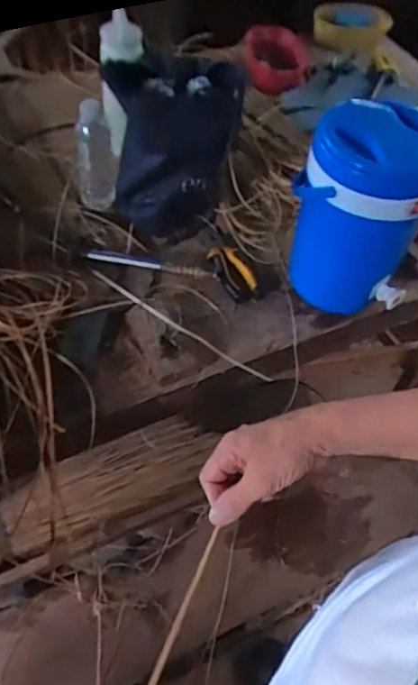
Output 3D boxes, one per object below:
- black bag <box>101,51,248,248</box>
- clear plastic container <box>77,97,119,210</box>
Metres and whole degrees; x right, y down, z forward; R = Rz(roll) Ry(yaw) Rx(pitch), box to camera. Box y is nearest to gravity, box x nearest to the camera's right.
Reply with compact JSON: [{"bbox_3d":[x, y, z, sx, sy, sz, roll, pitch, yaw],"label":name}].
[{"bbox_3d":[-0.060,-0.309,0.883,0.176,0.227,0.179,28,56,18],"label":"black bag"},{"bbox_3d":[-0.182,-0.299,0.906,0.065,0.162,0.053,-4,52,-6],"label":"clear plastic container"}]

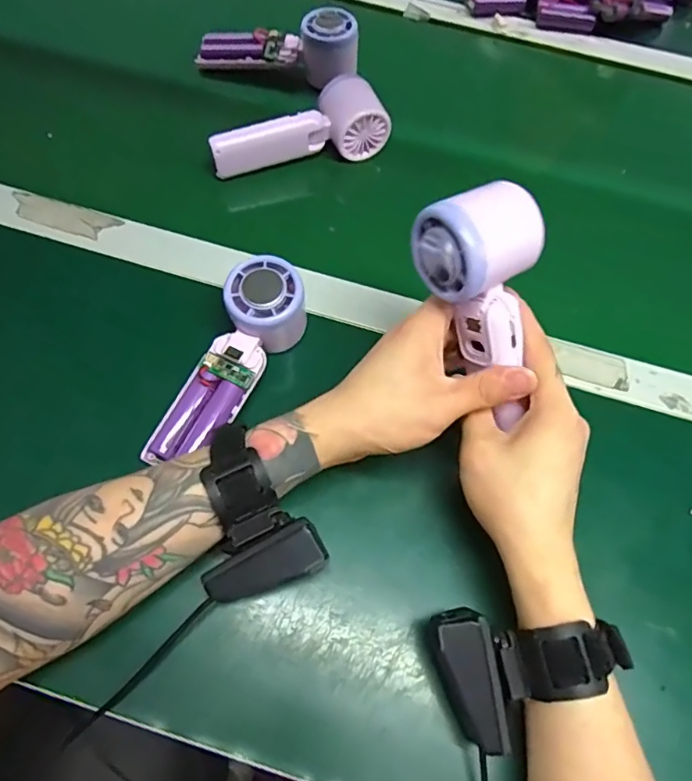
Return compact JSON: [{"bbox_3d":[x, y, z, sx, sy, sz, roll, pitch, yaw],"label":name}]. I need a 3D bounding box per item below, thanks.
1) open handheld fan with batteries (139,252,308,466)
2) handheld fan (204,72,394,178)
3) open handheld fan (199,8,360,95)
[{"bbox_3d":[-0.084,-0.017,0.401,0.050,0.052,0.160,29,81,10],"label":"open handheld fan with batteries"},{"bbox_3d":[-0.044,-0.239,0.504,0.163,0.051,0.048,-18,65,-13],"label":"handheld fan"},{"bbox_3d":[-0.067,-0.353,0.561,0.158,0.051,0.055,6,62,-1],"label":"open handheld fan"}]

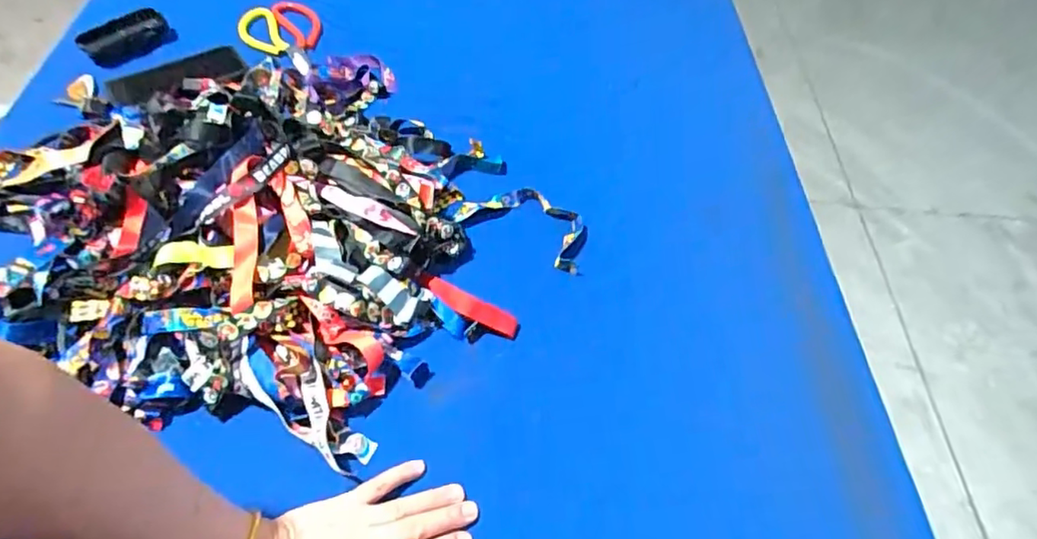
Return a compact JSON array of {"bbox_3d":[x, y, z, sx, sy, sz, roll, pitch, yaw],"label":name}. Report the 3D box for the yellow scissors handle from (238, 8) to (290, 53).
[{"bbox_3d":[-0.374,-0.341,0.841,0.058,0.016,0.104,-33,65,1],"label":"yellow scissors handle"}]

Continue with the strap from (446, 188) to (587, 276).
[{"bbox_3d":[0.006,-0.060,0.671,0.165,0.023,0.087,23,56,11],"label":"strap"}]

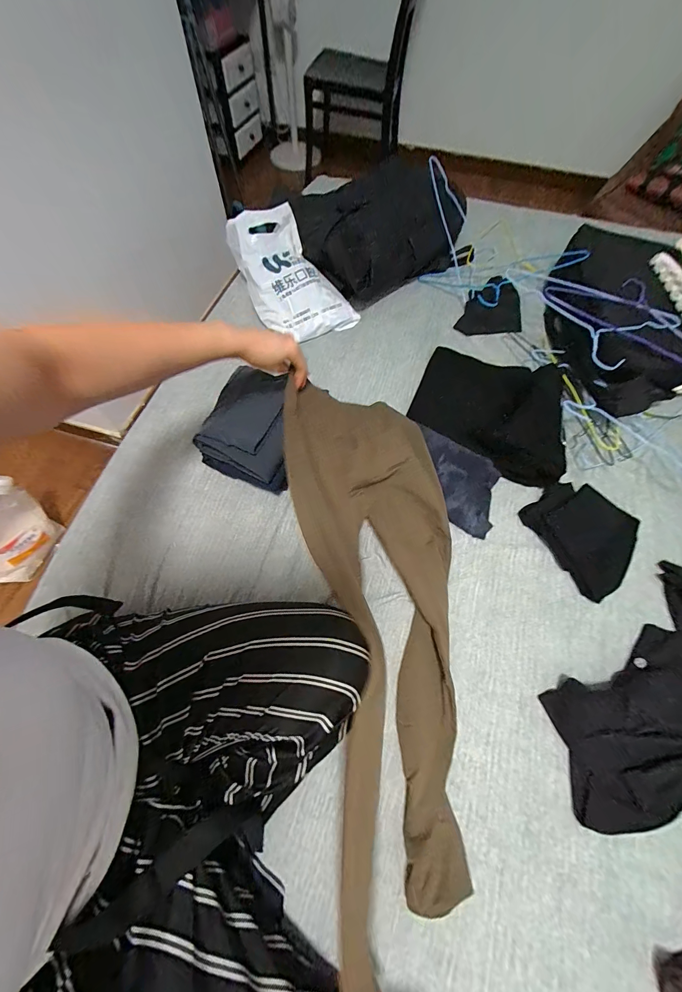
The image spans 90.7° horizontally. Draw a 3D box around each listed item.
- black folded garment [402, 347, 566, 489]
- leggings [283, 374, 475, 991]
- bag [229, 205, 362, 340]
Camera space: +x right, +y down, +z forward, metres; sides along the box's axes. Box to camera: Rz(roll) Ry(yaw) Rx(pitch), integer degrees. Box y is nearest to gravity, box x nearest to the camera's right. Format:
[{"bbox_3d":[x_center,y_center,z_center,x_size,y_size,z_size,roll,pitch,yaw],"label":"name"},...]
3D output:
[{"bbox_3d":[0.302,-0.182,0.669,0.293,0.100,0.262,23,67,9],"label":"black folded garment"},{"bbox_3d":[0.071,0.186,0.505,0.246,0.103,0.805,-6,71,-4],"label":"leggings"},{"bbox_3d":[-0.117,-0.518,0.810,0.217,0.094,0.301,-25,94,-8],"label":"bag"}]

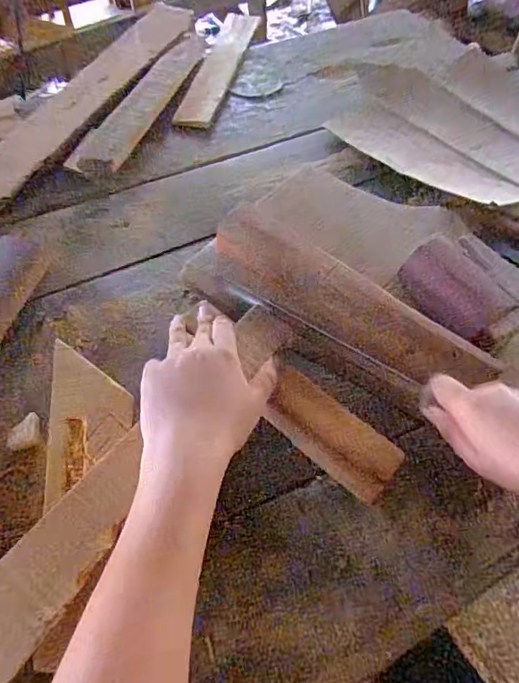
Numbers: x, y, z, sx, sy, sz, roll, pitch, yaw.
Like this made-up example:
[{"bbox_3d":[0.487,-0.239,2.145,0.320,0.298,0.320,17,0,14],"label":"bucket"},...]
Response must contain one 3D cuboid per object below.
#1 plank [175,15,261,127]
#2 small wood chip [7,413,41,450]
[{"bbox_3d":[-0.063,-0.459,0.768,0.054,0.016,0.383,9,55,5],"label":"plank"},{"bbox_3d":[-0.195,0.075,0.390,0.023,0.006,0.028,-12,56,-9],"label":"small wood chip"}]

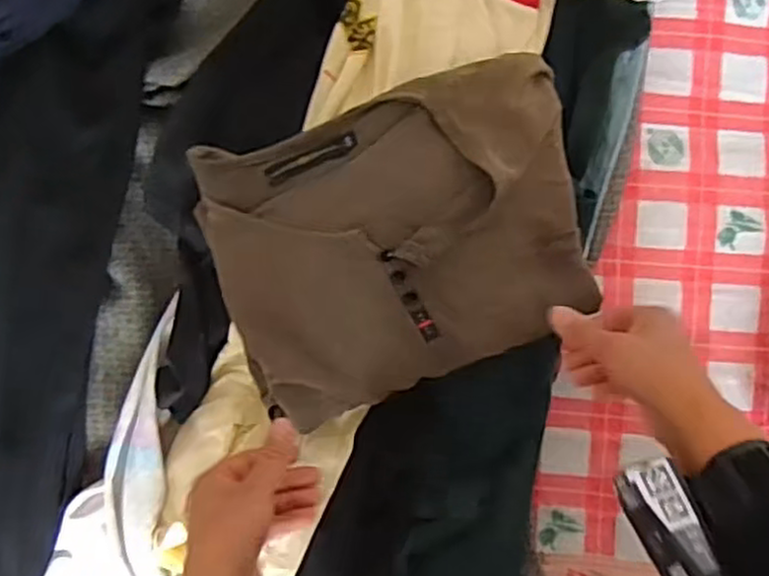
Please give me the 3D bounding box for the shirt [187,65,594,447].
[{"bbox_3d":[0.013,-0.030,0.503,0.258,0.041,0.193,-19,90,2],"label":"shirt"}]

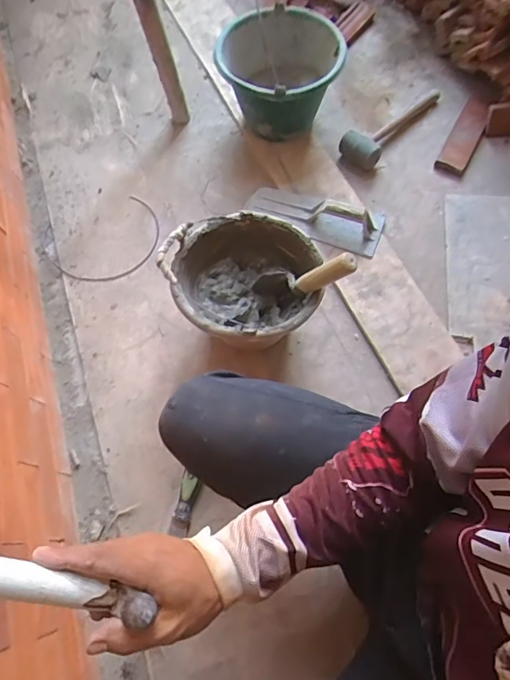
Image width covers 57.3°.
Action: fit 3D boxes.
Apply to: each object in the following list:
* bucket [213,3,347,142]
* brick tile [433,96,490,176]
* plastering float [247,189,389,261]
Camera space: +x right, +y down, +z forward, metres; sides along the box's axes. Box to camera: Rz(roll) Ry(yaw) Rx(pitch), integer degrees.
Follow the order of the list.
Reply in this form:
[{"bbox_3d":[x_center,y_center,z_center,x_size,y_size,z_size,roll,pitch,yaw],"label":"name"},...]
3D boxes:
[{"bbox_3d":[0.054,-0.571,1.030,0.253,0.205,0.238,-1,68,2],"label":"bucket"},{"bbox_3d":[0.490,-0.479,1.082,0.069,0.036,0.223,27,71,13],"label":"brick tile"},{"bbox_3d":[0.128,-0.278,1.000,0.298,0.079,0.110,21,70,11],"label":"plastering float"}]

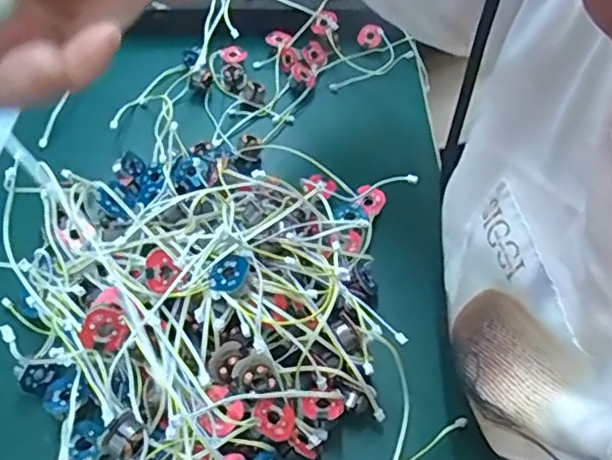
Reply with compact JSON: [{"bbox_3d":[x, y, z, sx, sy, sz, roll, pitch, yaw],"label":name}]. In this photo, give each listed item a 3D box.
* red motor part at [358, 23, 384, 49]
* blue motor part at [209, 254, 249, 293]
[{"bbox_3d":[0.054,-0.162,0.508,0.021,0.005,0.020,26,91,14],"label":"red motor part"},{"bbox_3d":[-0.035,0.020,0.279,0.017,0.004,0.019,32,74,28],"label":"blue motor part"}]

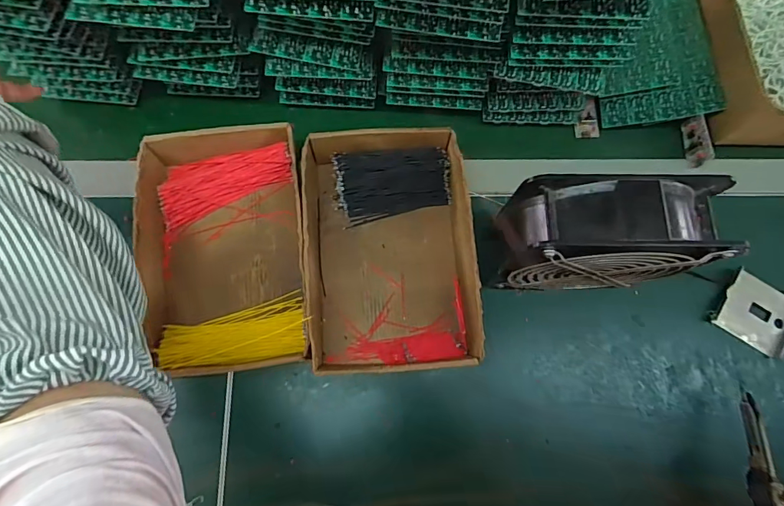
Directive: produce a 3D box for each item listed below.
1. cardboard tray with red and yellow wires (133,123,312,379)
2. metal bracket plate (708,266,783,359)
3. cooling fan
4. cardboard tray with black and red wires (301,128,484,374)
[{"bbox_3d":[-0.156,-0.006,0.394,0.148,0.042,0.224,-7,76,-3],"label":"cardboard tray with red and yellow wires"},{"bbox_3d":[0.361,0.061,0.412,0.076,0.012,0.064,32,78,7],"label":"metal bracket plate"},{"bbox_3d":[0.166,-0.008,0.351,0.150,0.148,0.064,-1,76,-1],"label":"cooling fan"},{"bbox_3d":[-0.003,-0.007,0.399,0.154,0.042,0.236,-4,76,-2],"label":"cardboard tray with black and red wires"}]

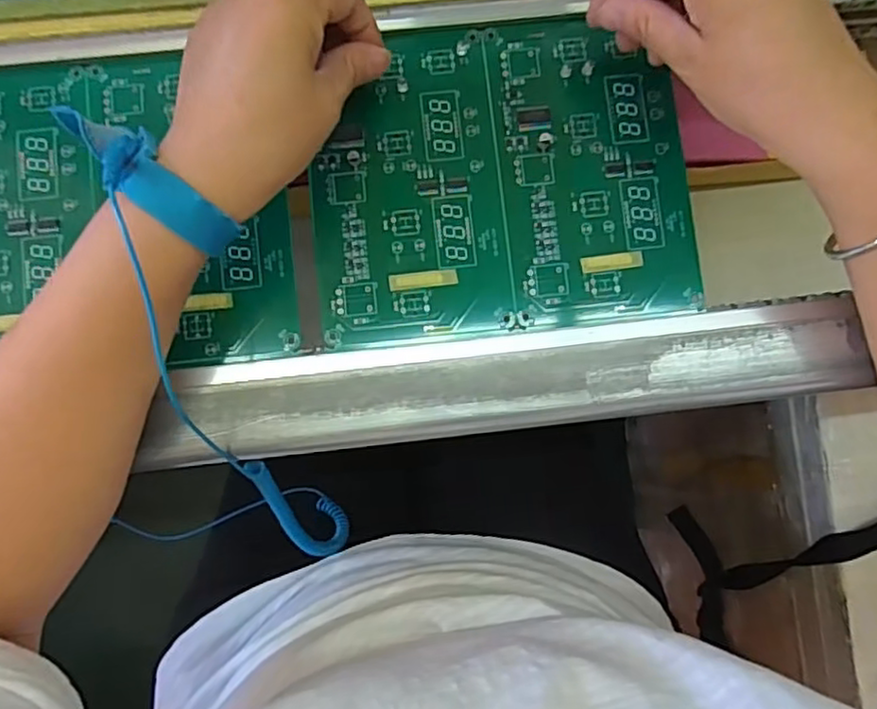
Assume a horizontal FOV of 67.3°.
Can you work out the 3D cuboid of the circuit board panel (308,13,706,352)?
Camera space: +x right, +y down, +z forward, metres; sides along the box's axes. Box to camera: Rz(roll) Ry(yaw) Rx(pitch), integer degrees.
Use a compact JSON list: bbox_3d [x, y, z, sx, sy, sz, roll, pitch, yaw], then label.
[{"bbox_3d":[0.034,-0.099,0.362,0.201,0.005,0.174,-6,82,-2],"label":"circuit board panel"}]

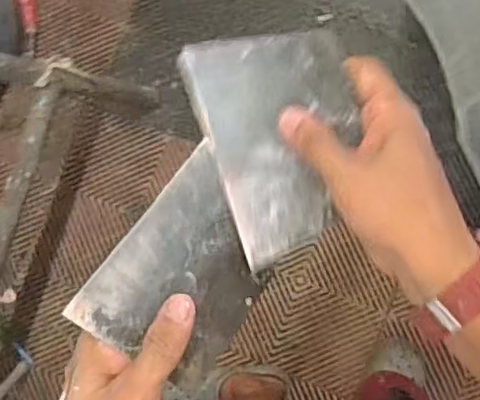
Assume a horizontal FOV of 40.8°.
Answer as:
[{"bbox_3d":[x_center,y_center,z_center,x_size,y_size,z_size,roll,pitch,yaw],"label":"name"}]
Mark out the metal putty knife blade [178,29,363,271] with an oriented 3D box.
[{"bbox_3d":[0.031,-0.042,0.423,0.098,0.004,0.144,-19,91,0],"label":"metal putty knife blade"}]

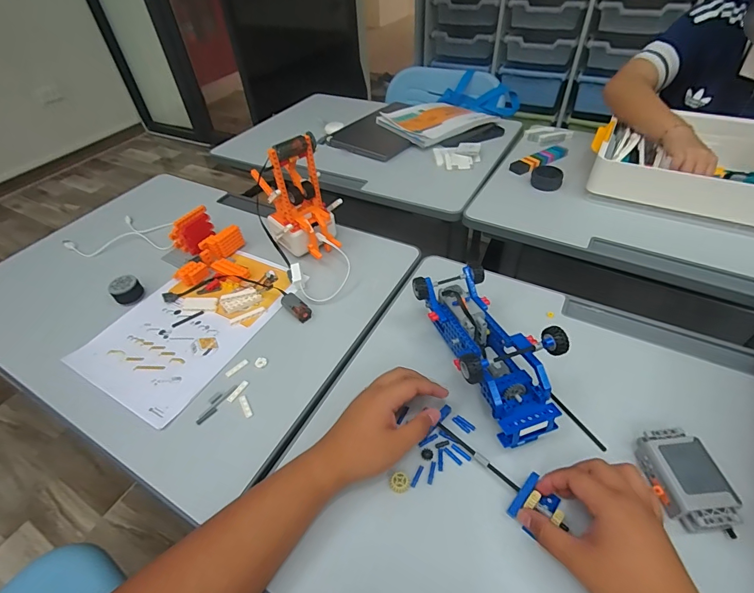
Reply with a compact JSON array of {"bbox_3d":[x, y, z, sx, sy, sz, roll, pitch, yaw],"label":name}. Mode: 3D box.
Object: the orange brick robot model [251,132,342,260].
[{"bbox_3d":[-0.124,-0.153,0.618,0.119,0.184,0.112,-15,47,-10],"label":"orange brick robot model"}]

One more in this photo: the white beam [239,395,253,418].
[{"bbox_3d":[-0.161,0.134,0.472,0.009,0.004,0.033,-28,51,-21],"label":"white beam"}]

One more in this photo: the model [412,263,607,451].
[{"bbox_3d":[0.125,0.065,0.444,0.118,0.104,0.239,-21,47,-15],"label":"model"}]

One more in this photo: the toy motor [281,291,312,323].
[{"bbox_3d":[-0.119,0.014,0.570,0.048,0.024,0.023,30,55,28],"label":"toy motor"}]

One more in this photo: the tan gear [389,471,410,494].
[{"bbox_3d":[0.023,0.192,0.399,0.020,0.007,0.019,-2,47,2],"label":"tan gear"}]

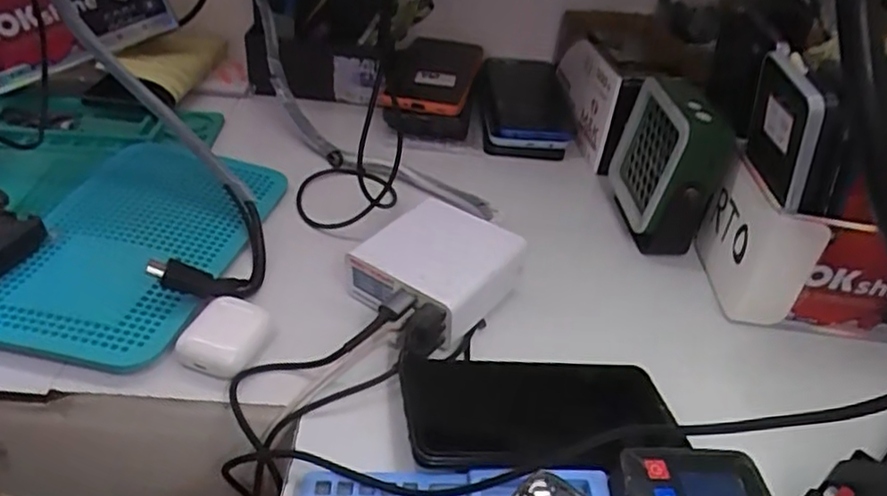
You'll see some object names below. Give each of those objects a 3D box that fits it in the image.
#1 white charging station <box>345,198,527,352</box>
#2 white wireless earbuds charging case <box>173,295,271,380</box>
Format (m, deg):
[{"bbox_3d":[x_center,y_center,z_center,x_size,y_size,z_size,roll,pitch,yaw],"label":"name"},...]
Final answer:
[{"bbox_3d":[-0.006,0.009,0.441,0.092,0.042,0.089,27,41,25],"label":"white charging station"},{"bbox_3d":[-0.126,0.052,0.390,0.048,0.023,0.048,14,37,10],"label":"white wireless earbuds charging case"}]

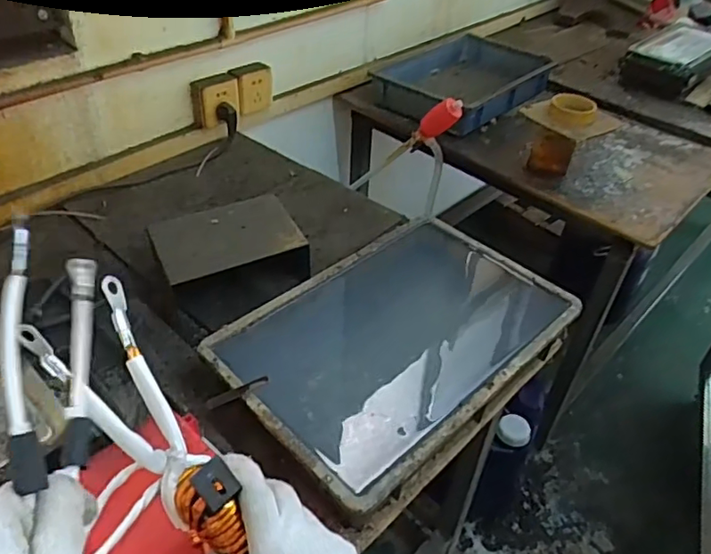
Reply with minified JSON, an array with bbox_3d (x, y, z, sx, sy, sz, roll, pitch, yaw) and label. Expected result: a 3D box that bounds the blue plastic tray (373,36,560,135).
[{"bbox_3d":[0.258,-0.491,1.456,0.331,0.074,0.467,33,49,30],"label":"blue plastic tray"}]

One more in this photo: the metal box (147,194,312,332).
[{"bbox_3d":[-0.191,-0.028,0.883,0.204,0.090,0.166,-18,45,-23],"label":"metal box"}]

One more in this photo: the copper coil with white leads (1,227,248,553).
[{"bbox_3d":[-0.158,0.068,0.387,0.104,0.199,0.183,-15,44,-19],"label":"copper coil with white leads"}]

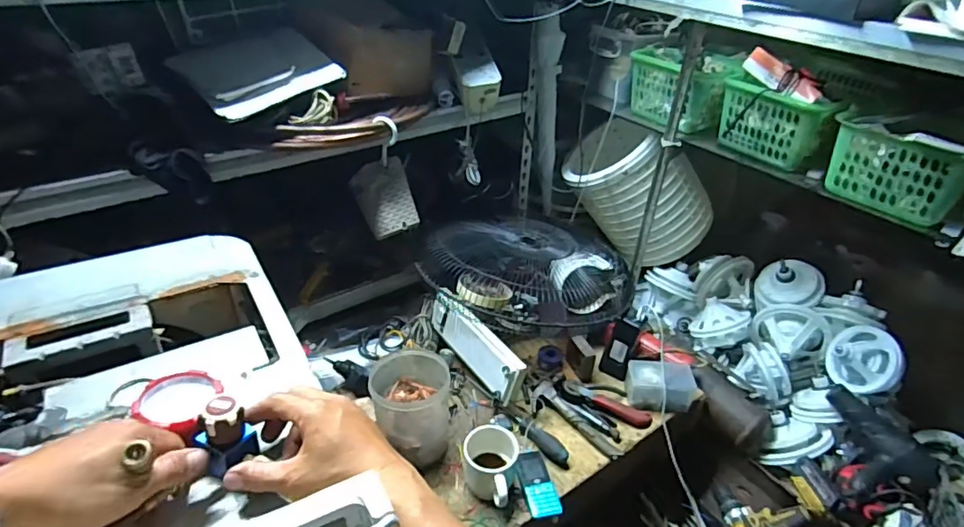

■ ■ ■ ■ ■

◆ REQUIRED WORK:
Go over the listing above and return each line with "degrees".

◆ OUTPUT:
Metres and whole degrees; x right, y down, z forward; R = Rz(roll) Ry(yaw) Rx(pitch), box to camera. Box y is nearest to gravity, box x nearest to the camera's right.
Camera space: +x right, +y down, +z forward, metres; sides along the box's axes. Box to camera: Rz(roll) Ry(yaw) Rx(pitch), integer degrees. Box y is nearest to gravity, box x nearest to the camera's right. Format:
Camera space: +x right, +y down, +z forward, metres; sides along the box's axes. Box to camera: Rz(roll) Ry(yaw) Rx(pitch), integer degrees.
Camera space: +x right, +y down, +z forward, metres; sides along the box's axes. Box to camera: Rz(roll) Ry(yaw) Rx(pitch), integer degrees.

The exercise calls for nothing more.